In a warning shot across employers’ bows, the Court of Appeal has ruled that the protection afforded to whistleblowers penetrates the corporate veil and that individual managers can be held personally liable for detrimental treatment.
The case concerned the former CEO of an oil exploration company who succeeded in an unfair dismissal claim against the company that had employed him. His claim that two of the company’s directors had subjected him to detriments for making protected disclosures was also upheld by an Employment Tribunal (ET).
That ruling was later confirmed by the Employment Appeal Tribunal and the company, together with the two directors, were found jointly and severally liable to pay the man more than £2 million in damages. In challenging that decision, the two directors argued that it had not been open to the ET to award compensation against them, as individuals, for the losses occasioned by the man’s dismissal.
In ruling on their appeal, the Court noted that the issue had real importance beyond the facts of the particular case and that whistleblower charity, Protect, had been permitted to put forward arguments as intervener.
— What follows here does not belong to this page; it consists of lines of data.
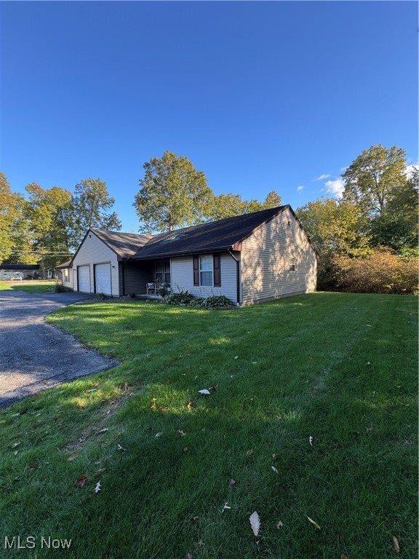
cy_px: 280
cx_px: 210
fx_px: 226
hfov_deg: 85.7
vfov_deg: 102.1
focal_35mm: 14
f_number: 2.2
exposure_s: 1/281
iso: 40
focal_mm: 2.22
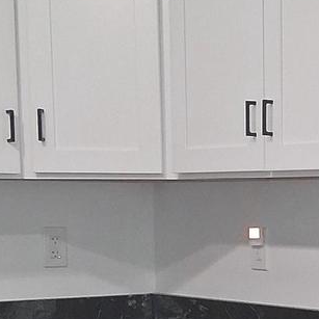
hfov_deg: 14.8
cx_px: 343
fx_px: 1199
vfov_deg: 14.7
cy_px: 367
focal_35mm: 115
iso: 25
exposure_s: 1/120
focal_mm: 3.98
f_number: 1.8
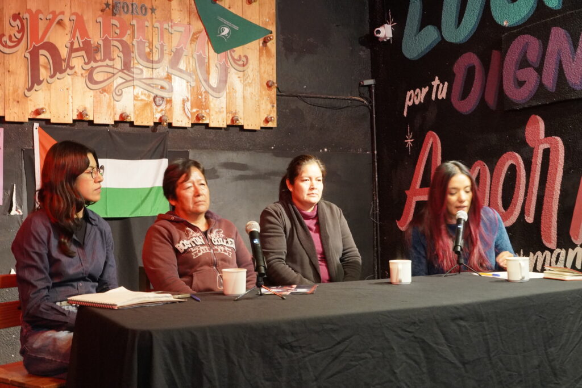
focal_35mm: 46
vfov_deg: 29.0
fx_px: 752
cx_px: 291
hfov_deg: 42.3
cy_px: 194
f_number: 8
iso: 3200
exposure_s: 1/5
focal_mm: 31
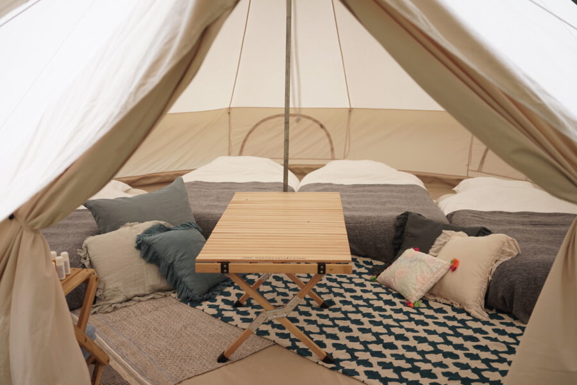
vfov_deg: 37.9
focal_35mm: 35
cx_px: 288
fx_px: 561
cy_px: 192
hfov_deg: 54.4
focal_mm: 35
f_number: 2.8
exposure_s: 1/1000
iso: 100
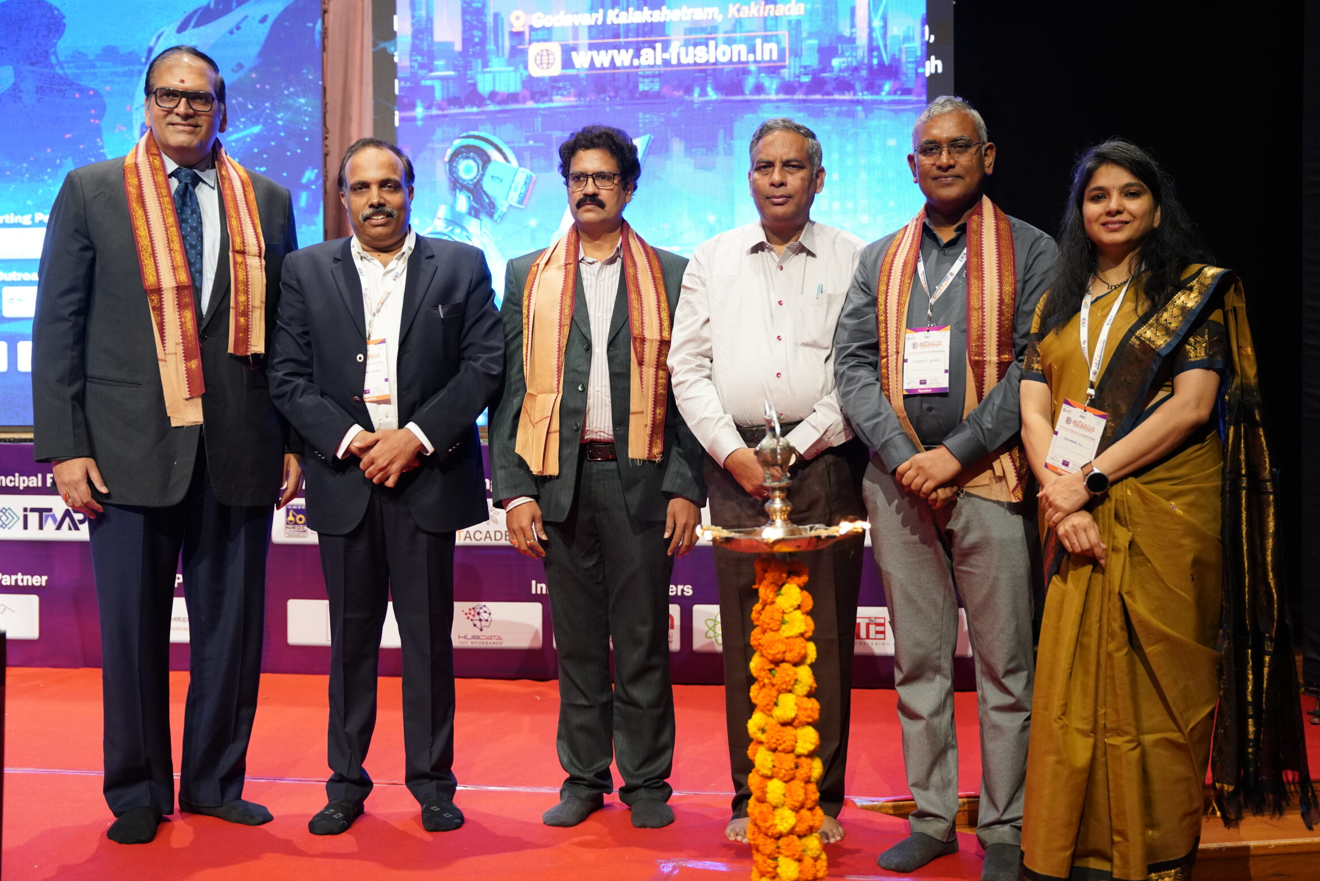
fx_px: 1630
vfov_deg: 30.2
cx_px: 694
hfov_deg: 44.1
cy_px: 419
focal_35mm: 44
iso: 2500
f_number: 2.8
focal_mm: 40.4
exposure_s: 1/200
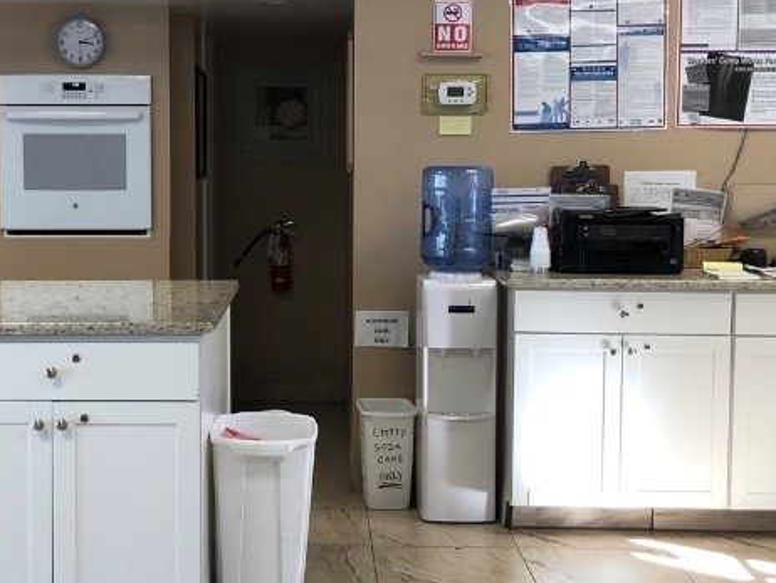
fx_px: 1391
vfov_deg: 23.7
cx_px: 281
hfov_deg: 31.0
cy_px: 264
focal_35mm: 62
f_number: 1.8
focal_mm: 3.99
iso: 25
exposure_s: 1/40
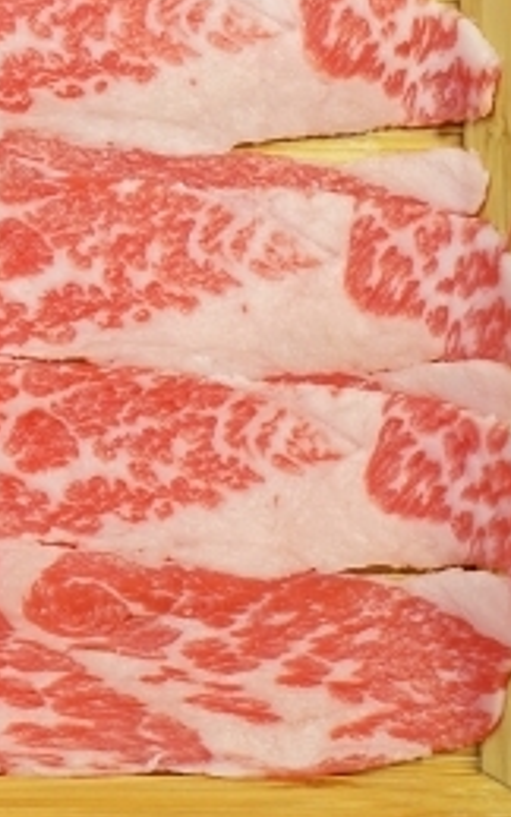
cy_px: 222
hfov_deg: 8.6
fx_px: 3229
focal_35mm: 145
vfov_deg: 14.4
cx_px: -520
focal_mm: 46
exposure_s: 1/60
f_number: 5.6
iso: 1250
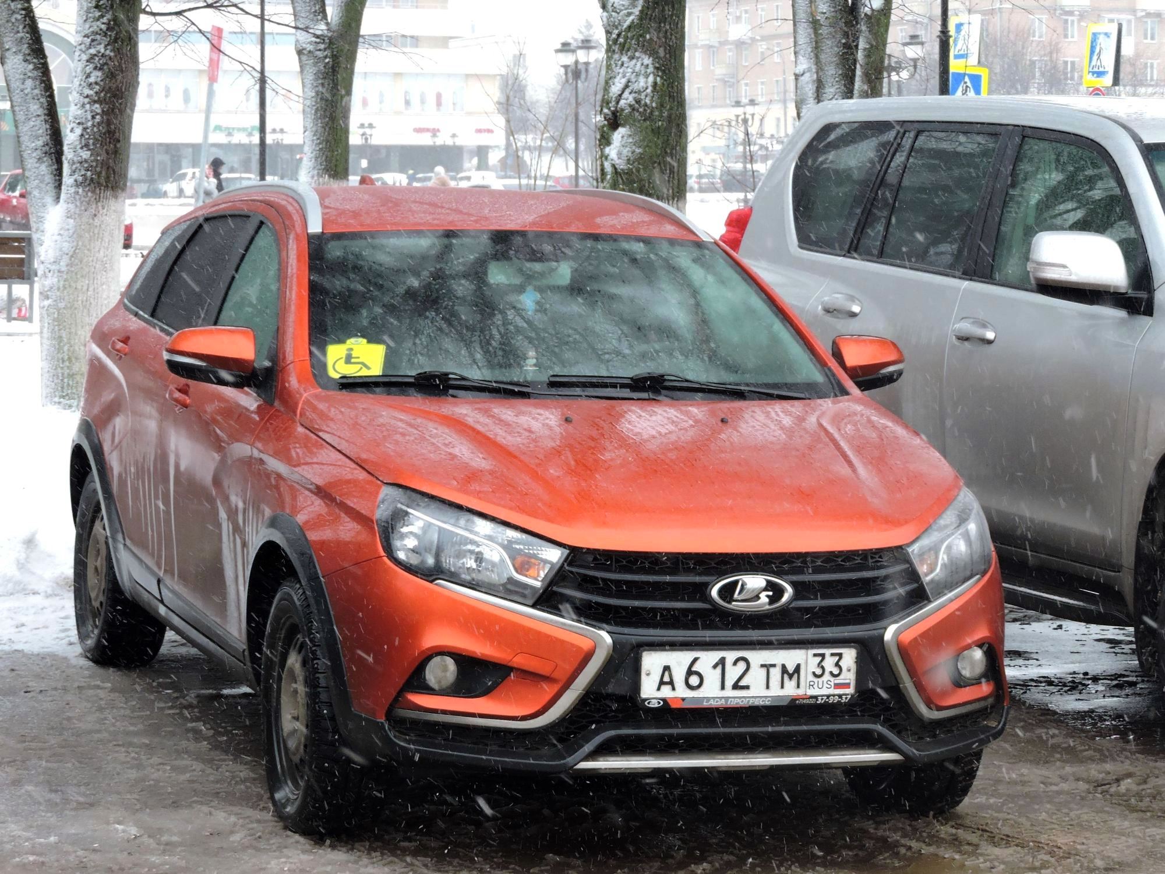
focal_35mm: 85
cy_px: 437
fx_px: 2861
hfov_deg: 23.0
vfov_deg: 17.4
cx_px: 582
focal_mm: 15.2
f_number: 4.5
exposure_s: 1/60
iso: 160
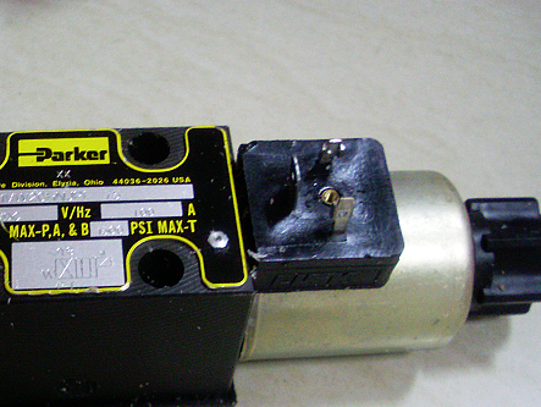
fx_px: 938
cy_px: 305
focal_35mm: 60
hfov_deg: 31.9
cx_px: 183
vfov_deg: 24.2
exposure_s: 1/6
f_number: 3
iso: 200
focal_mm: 6.3
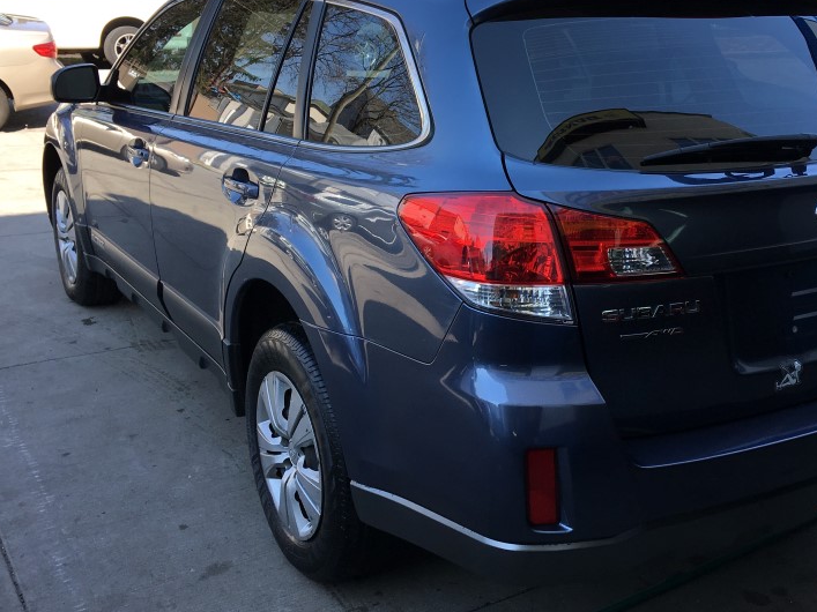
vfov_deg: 34.3
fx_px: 991
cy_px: 261
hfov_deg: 44.5
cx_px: 499
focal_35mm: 42
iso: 25
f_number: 2.2
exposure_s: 1/368
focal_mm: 4.15
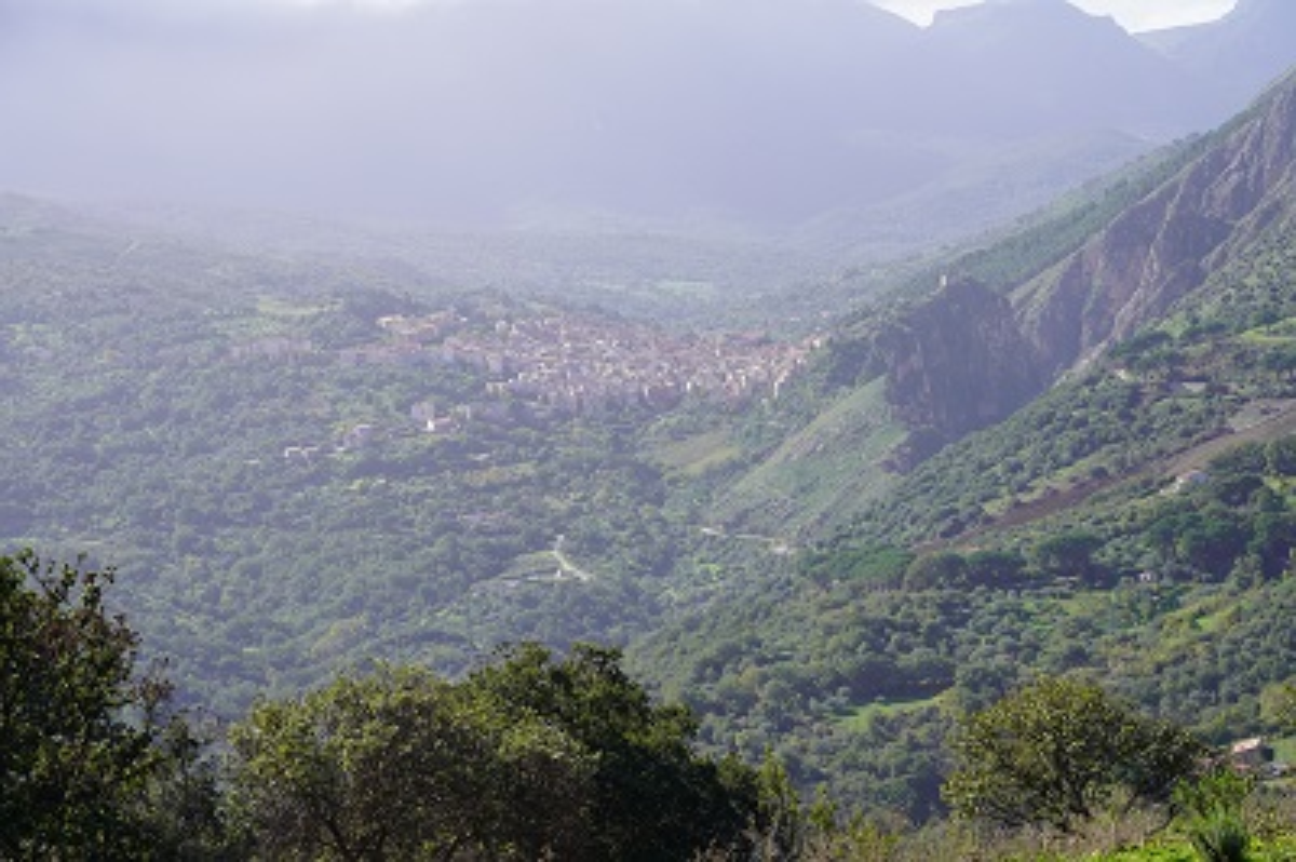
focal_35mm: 104
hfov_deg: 19.7
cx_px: 648
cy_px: 431
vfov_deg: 13.1
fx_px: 3741
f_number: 7.1
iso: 100
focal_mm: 104
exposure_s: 1/200
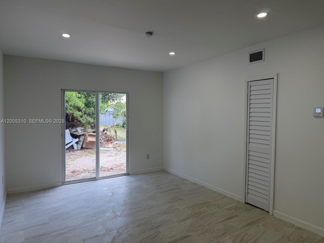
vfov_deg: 56.8
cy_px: 122
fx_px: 225
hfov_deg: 71.6
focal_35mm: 24
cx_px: 162
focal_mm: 6.76
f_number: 1.78
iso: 64
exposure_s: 1/156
Because the company was insolvent, a finding of personal liability on the directors’ part was critical to the man’s case. Although the directors had the benefit of insurance, which would cover the full amount of the man’s claim, that would not be so in every case.
In dismissing the appeal, the Court found that it is open to an employee to bring a claim under Section 47B (1A) of the Employment Rights Act 1996 against an individual co-worker for subjecting him or her to the detriment of dismissal. As the directors had been party to the decision to subject him to that detriment, their personal liability was established. The Court also found that, if a whistleblower is subjected to a detrimental act by a co-worker, and that act results in dismissal, then losses arising can be recovered from the co-worker personally.